Darin ragt für mich ein Theologe heraus, der buchstäblich zwischen dem Heiligen Augustinus und dem Heiligen Thomas eine Trinitätslehre entwickelt hat, die lange neben der bestimmenden Tradition, die im Geist das personifizierte Band der Liebe zwischen Vater und Sohn sieht (und damit im Kern von einer Zweiheit ausgeht), ein Schattendasein führte: Richard von Sankt-Victor (12. Jh.). Er denkt konsequent von dem her, was Liebe ist – und entfaltet sie in atemberaubend zeitloser wie moderner (nämlich kommunikationstheoretisch adaptierbarer) Weise:
Bedenken wir einmal sorgsam Wert und Eigenschaften der Mitliebe, dann wird uns das Gesuchte rasch zufallen. Wenn einer einem anderen Liebe schenkt, wenn ein Einsamer einen Einsamen liebt, dann ist zwar Liebe vorhanden, aber die Mitliebe fehlt. Wenn zwei sich gegenseitig gern haben, einander ihr Herz in hohem Sehnen schenken, und der Liebesstrom von diesem zu jenem, von jenem zu diesem fließt, und gegenläufig je auf Verschiedenes zielt, dann ist zwar auf beiden Seiten Liebe da, aber die Mitliebe fehlt. Von Mitliebe kann erst dann gesprochen werden, wo von zweien ein dritter einträchtig geliebt, in Gemeinsamkeit liebend umfangen wird und die Neigung der beiden in der Flamme der Liebe zum Dritten ununterschieden zusammenschlägt.(Die Dreieinigkeit, Einsiedeln 1980, 2002, S.104.)

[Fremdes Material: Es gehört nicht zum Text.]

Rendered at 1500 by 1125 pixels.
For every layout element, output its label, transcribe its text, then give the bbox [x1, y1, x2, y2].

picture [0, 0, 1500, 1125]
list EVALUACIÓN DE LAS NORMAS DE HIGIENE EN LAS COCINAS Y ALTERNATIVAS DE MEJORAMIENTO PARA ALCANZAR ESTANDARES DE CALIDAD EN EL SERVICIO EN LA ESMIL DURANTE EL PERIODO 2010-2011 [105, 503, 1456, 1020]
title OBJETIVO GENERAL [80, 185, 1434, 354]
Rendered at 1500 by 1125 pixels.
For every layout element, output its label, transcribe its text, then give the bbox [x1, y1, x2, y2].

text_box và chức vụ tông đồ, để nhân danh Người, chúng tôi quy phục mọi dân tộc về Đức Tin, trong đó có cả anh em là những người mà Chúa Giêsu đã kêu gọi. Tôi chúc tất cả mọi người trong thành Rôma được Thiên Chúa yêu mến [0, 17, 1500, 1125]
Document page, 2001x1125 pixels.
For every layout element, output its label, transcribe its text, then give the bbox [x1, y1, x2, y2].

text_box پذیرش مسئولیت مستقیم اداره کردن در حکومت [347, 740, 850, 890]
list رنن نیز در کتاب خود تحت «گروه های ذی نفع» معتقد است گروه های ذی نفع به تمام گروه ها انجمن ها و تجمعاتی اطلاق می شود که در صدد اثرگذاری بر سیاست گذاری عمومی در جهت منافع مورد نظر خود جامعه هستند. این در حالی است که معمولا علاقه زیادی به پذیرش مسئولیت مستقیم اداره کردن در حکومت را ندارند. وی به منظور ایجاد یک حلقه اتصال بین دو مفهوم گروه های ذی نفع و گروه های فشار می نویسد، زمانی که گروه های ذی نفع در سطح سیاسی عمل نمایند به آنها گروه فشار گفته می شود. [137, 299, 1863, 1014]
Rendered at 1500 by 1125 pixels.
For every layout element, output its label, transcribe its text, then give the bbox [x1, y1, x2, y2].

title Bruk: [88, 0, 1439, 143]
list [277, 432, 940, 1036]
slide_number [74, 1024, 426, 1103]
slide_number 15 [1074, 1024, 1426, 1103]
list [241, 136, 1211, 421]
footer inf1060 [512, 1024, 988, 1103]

Diesen Zugang mit Richard zur Trinität verdanke ich meinem Lehrer Jörg Splett – und verweise dankbar auf seine Darlegungen (z.B. in der Sammlung wichtiger Wortmeldungen: Philosophie für die Theologie, hg. von Peter Hofmann und Justinus C. Pech, aber auch in zahlreichen früheren Veröffentlichungen).
Und zeigt nicht Rublevs Ikone gerade dies? (Auch hier verweise ich auf einschlägige Untersuchungen, z.B. von Jutta Koslowski.)
Struktur und Farbe erschließen das Bild – ohne es zu entzaubern. Die Ruhe und die Dynamik der Ikone, der gelassene Ineinanderblick der Drei und die Bewegungslinien der Zuneigung, die schwebende Perspektive und die erdenschwere Präsenz, die angedeutete Verortung in Mamre und die unausdenkbare Symbolik wollen meditiert sein. Wer ist wer? Die Frage sei gestellt, aber nicht beantwortet; sie fordert auf, sich dem Bild zu stellen: Da ist keine Stelle, die dich nicht sieht. Aber derart angesehen zu werden (und Ansehen zu gewinnen), lässt viel-leicht in die Knie gehen, haut einen vom Pferd wie Paulus vor Damaskus, zieht in die Nähe zum Ursprung und schenkt unausdenkbare Gemeinschaft, deren Vor-Schein wir hier dankbar erblicken und deren End-gültigkeit wir erhoffen.